*Exercise instructions*
Format every line of the listing below as a Markdown table with the columns "Row" and "Line," numbering the rows in order. Leave out blank lines.

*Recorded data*
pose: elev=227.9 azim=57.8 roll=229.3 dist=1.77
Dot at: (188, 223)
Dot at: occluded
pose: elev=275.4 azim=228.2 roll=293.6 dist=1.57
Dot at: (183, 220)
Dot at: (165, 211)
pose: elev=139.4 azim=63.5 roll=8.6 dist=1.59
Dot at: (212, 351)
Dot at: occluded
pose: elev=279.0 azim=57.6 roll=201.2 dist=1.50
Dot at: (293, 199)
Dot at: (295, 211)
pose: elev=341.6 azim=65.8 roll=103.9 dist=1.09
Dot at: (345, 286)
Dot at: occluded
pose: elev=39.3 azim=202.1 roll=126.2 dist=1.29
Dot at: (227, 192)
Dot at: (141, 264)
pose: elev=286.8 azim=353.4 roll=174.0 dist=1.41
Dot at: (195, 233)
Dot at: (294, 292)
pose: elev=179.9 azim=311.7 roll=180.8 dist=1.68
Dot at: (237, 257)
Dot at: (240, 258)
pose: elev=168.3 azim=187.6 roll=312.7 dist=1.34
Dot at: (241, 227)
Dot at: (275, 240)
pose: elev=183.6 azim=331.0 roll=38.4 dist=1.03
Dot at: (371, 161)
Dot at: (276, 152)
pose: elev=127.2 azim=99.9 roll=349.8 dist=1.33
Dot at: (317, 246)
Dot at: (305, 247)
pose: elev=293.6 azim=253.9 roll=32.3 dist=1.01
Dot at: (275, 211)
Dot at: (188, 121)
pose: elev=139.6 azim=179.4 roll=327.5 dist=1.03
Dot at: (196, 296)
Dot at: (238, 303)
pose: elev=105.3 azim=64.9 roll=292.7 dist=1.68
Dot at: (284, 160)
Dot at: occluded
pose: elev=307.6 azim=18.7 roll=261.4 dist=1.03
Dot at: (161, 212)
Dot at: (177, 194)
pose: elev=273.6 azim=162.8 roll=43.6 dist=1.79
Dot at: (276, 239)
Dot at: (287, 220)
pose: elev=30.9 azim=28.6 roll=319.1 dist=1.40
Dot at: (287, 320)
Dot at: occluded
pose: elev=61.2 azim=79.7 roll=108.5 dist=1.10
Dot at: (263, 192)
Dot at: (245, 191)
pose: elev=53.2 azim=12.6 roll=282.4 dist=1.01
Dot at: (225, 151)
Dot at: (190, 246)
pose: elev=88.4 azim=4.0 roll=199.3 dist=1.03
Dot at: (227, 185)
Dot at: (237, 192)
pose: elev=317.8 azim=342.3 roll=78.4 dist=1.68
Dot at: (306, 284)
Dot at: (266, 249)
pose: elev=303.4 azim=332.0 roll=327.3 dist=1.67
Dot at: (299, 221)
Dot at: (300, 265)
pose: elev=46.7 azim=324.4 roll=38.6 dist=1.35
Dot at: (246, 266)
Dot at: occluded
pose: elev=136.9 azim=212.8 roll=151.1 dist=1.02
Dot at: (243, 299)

*Task result*
| Row | Line |
|---|---|
| 1 | pose: elev=227.9 azim=57.8 roll=229.3 dist=1.77 |
| 2 | Dot at: (188, 223) |
| 3 | Dot at: occluded |
| 4 | pose: elev=275.4 azim=228.2 roll=293.6 dist=1.57 |
| 5 | Dot at: (183, 220) |
| 6 | Dot at: (165, 211) |
| 7 | pose: elev=139.4 azim=63.5 roll=8.6 dist=1.59 |
| 8 | Dot at: (212, 351) |
| 9 | Dot at: occluded |
| 10 | pose: elev=279.0 azim=57.6 roll=201.2 dist=1.50 |
| 11 | Dot at: (293, 199) |
| 12 | Dot at: (295, 211) |
| 13 | pose: elev=341.6 azim=65.8 roll=103.9 dist=1.09 |
| 14 | Dot at: (345, 286) |
| 15 | Dot at: occluded |
| 16 | pose: elev=39.3 azim=202.1 roll=126.2 dist=1.29 |
| 17 | Dot at: (227, 192) |
| 18 | Dot at: (141, 264) |
| 19 | pose: elev=286.8 azim=353.4 roll=174.0 dist=1.41 |
| 20 | Dot at: (195, 233) |
| 21 | Dot at: (294, 292) |
| 22 | pose: elev=179.9 azim=311.7 roll=180.8 dist=1.68 |
| 23 | Dot at: (237, 257) |
| 24 | Dot at: (240, 258) |
| 25 | pose: elev=168.3 azim=187.6 roll=312.7 dist=1.34 |
| 26 | Dot at: (241, 227) |
| 27 | Dot at: (275, 240) |
| 28 | pose: elev=183.6 azim=331.0 roll=38.4 dist=1.03 |
| 29 | Dot at: (371, 161) |
| 30 | Dot at: (276, 152) |
| 31 | pose: elev=127.2 azim=99.9 roll=349.8 dist=1.33 |
| 32 | Dot at: (317, 246) |
| 33 | Dot at: (305, 247) |
| 34 | pose: elev=293.6 azim=253.9 roll=32.3 dist=1.01 |
| 35 | Dot at: (275, 211) |
| 36 | Dot at: (188, 121) |
| 37 | pose: elev=139.6 azim=179.4 roll=327.5 dist=1.03 |
| 38 | Dot at: (196, 296) |
| 39 | Dot at: (238, 303) |
| 40 | pose: elev=105.3 azim=64.9 roll=292.7 dist=1.68 |
| 41 | Dot at: (284, 160) |
| 42 | Dot at: occluded |
| 43 | pose: elev=307.6 azim=18.7 roll=261.4 dist=1.03 |
| 44 | Dot at: (161, 212) |
| 45 | Dot at: (177, 194) |
| 46 | pose: elev=273.6 azim=162.8 roll=43.6 dist=1.79 |
| 47 | Dot at: (276, 239) |
| 48 | Dot at: (287, 220) |
| 49 | pose: elev=30.9 azim=28.6 roll=319.1 dist=1.40 |
| 50 | Dot at: (287, 320) |
| 51 | Dot at: occluded |
| 52 | pose: elev=61.2 azim=79.7 roll=108.5 dist=1.10 |
| 53 | Dot at: (263, 192) |
| 54 | Dot at: (245, 191) |
| 55 | pose: elev=53.2 azim=12.6 roll=282.4 dist=1.01 |
| 56 | Dot at: (225, 151) |
| 57 | Dot at: (190, 246) |
| 58 | pose: elev=88.4 azim=4.0 roll=199.3 dist=1.03 |
| 59 | Dot at: (227, 185) |
| 60 | Dot at: (237, 192) |
| 61 | pose: elev=317.8 azim=342.3 roll=78.4 dist=1.68 |
| 62 | Dot at: (306, 284) |
| 63 | Dot at: (266, 249) |
| 64 | pose: elev=303.4 azim=332.0 roll=327.3 dist=1.67 |
| 65 | Dot at: (299, 221) |
| 66 | Dot at: (300, 265) |
| 67 | pose: elev=46.7 azim=324.4 roll=38.6 dist=1.35 |
| 68 | Dot at: (246, 266) |
| 69 | Dot at: occluded |
| 70 | pose: elev=136.9 azim=212.8 roll=151.1 dist=1.02 |
| 71 | Dot at: (243, 299) |